The Children's Book Council
Freedom to Read Foundation
National Association of College Stores
National Coalition Against Censorship
National Council of Teachers of English
The Thomas Jefferson Center for the Protection of Free Expression
Freedom to View Statement
The FREEDOM TO VIEW
, along with the freedom to speak, to hear, and to read, is protected by the First Amendment to the Constitution of the United States
. In a free society, there is no place for censorship of any medium of expression. Therefore these principles are affirmed:
1. To provide the broadest access to film, video, and other audiovisual materials because they are a means for the communication of ideas. Liberty of circulation is essential to insure the constitutional guarantee of freedom of expression.
2. To protect the confidentiality of all individuals and institutions using film, video, and other audiovisual materials.
3. To provide film, video, and other audiovisual materials which represent a diversity of views and expression.

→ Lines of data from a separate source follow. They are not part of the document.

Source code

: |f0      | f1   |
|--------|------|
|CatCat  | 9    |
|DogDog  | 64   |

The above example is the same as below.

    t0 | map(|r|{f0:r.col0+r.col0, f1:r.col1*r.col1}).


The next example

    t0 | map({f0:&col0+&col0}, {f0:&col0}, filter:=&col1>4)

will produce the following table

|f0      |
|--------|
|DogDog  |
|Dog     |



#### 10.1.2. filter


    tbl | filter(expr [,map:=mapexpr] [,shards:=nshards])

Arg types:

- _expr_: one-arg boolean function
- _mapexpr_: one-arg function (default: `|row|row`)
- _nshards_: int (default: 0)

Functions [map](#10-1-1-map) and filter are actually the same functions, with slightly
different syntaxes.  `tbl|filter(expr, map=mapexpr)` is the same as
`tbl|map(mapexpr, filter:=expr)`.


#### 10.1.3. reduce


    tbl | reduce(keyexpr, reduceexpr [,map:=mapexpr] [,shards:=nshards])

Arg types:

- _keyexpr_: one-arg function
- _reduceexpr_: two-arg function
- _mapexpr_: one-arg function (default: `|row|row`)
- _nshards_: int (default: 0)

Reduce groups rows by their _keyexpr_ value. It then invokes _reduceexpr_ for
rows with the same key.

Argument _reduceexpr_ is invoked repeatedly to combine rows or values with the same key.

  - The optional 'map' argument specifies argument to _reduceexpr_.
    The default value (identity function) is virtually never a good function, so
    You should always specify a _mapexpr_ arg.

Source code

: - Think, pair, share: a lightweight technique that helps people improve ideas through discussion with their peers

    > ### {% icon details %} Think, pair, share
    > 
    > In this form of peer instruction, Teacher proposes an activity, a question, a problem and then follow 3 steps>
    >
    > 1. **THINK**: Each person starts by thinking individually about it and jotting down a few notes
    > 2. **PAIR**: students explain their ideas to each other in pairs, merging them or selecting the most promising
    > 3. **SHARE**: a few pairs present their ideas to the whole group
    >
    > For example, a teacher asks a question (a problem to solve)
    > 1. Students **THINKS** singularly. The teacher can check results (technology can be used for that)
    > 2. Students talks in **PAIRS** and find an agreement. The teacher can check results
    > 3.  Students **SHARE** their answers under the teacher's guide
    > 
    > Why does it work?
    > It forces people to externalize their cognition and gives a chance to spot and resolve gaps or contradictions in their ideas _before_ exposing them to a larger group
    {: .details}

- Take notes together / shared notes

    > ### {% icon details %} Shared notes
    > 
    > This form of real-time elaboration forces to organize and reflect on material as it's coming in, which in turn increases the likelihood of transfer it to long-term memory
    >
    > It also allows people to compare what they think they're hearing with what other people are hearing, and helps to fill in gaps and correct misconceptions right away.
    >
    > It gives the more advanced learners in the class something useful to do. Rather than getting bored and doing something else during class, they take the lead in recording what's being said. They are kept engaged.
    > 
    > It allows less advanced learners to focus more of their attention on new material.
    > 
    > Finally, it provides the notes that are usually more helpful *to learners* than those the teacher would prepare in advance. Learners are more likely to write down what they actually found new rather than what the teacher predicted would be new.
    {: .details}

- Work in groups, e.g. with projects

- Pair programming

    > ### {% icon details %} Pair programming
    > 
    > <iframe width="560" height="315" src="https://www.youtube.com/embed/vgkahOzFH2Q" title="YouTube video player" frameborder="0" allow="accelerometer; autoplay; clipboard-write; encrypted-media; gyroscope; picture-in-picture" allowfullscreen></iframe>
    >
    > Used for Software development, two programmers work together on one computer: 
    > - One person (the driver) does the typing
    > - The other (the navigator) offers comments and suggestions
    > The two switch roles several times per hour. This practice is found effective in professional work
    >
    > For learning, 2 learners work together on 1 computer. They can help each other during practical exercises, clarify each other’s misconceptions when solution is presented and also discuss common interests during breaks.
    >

Selection of a work does not constitute or imply agreement with or approval of the content.
4. To provide a diversity of viewpoints without the constraint of labeling or prejudging film, video, or other audiovisual materials on the basis of the moral, religious, or political beliefs of the producer or filmmaker or on the basis of controversial content.
5. To contest vigorously, by all lawful means, every encroachment upon the public's freedom to view.
This statement was originally drafted by the Freedom to View Committee of the American Film and Video Association (formerly the Educational Film Library Association) and was adopted by the AFVA Board of Directors in February 1979. This statement was updated and approved by the AFVA Board of Directors in 1989.
Endorsed January 10, 1990, by the ALA Council
Reconsideration of Materials - Procedure
Persons raising an objection to a book or other materials in the library collection will be offered the Request for Reconsideration of Materials form and asked to provide a written explanation of their objections, citing specifics from the material in question. The following actions will be taken:
1. A copy of the form and the material in question will be sent to the Library Materials Manager in Collection Services.
2. A form letter shall be sent to the patron acknowledging receipt of the Request for Reconsideration within five business days of receipt by the Library Materials Manager.
3. A team of four Library staff will convene and consider the request, evaluating the material based on circulation, awards and reviews, and make a decision about the work.
4. The Library Materials Manager will write a response letter to the patron and submit it to the Library Director for review.
5. A letter of determination in response to the Request for Reconsideration shall be provided to the patron within 30 days of submission, during which time the material in question shall remain in the active collection.
6. A copy of all Requests for Reconsideration, and associated correspondence shall be retained in the Library’s Public Services Department and Collection Services Department.